**文本片段**
━━━━━━━━━━

暂无图片
暂无图片
暂无图片
暂无图片
暂无图片

PostgreSQL 自定义函数表达式选择性评估算法 - Statistics, Cardinality, Selectivity, Estimate

digoal 2018-06-25
522

作者

digoal

日期

2018-06-25

标签

PostgreSQL , 表达式 , 自定义函数 , 选择性 , Statistics , Cardinality , Selectivity , Estimate


背景

在数据库中,统计信息是估算成本(选择性)的重要基础,目前在PG中统计信息的内容要么是单列,要么是自定义的多列统计信息,要么是表达式索引的统计信息( 《PostgreSQL 11 preview - 表达式索引柱状图buckets\STATISTICS\default_statistics_target可设置》 )。

并不会针对没有创建索引的表达式构建统计信息。

那么当输入条件的一端是表达式(并且没有索引)时,如何评估表达式与操作符发生计算时的选择性呢?

选择性计算的代码

https://www.postgresql.org/docs/devel/static/row-estimation-examples.html

For those interested in further details, estimation of the size of a table (before any WHERE clauses) is done in src/backend/optimizer/util/plancat.c. The generic logic for clause selectivities is in src/backend/optimizer/path/clausesel.c. The operator-specific selectivity functions are mostly found in src/backend/utils/adt/selfuncs.c.

打开debug效果

src/backend/optimizer/path/clausesel.c

```
Selectivity
clause_selectivity(PlannerInfo root,
Node
clause,
int varRelid,
JoinType jointype,
SpecialJoinInfo *sjinfo)
{

......

// 注释一下,方便输出选择性的值

//#ifdef SELECTIVITY_DEBUG
elog(DEBUG4, "clause_selectivity: s1 %f", s1);
//#endif
```

```
make
make install

重启
```

测试

create table a (id int); insert into a select generate_series(1,10000000); vacuum analyze a;

创建自定义函数

CREATE OR REPLACE FUNCTION public.f1(integer) RETURNS integer LANGUAGE sql STRICT AS $function$ select case when $1<1000 then 100000 else 200000 end ; $function$;

打开DEBUG,测试选择性

1、普通字段的选择性,算法对应=操作符pg_operator.oprrest字段对应的代码。

━━━━━━━━━━

**数据条目**
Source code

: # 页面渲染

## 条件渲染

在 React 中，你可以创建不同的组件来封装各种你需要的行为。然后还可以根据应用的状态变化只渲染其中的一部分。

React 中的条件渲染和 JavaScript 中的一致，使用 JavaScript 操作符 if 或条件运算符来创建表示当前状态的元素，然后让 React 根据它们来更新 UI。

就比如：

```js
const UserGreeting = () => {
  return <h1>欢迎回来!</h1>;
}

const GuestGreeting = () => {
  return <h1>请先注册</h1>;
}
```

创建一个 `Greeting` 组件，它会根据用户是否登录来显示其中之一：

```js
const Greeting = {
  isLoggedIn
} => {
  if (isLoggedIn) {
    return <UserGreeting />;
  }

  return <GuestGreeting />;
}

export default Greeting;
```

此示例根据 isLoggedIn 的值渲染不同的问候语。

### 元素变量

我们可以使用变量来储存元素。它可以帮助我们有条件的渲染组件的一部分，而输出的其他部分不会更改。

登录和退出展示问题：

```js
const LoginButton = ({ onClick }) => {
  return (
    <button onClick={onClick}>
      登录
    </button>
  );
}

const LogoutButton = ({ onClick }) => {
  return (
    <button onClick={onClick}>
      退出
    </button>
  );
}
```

━━━━━━━━━━

**操作要求**
在这篇关于 PostgreSQL 自定义函数表达式选择性评估的文本中，PG 不会为哪类表达式构建统计信息？

**练习输出**
没有创建索引的表达式。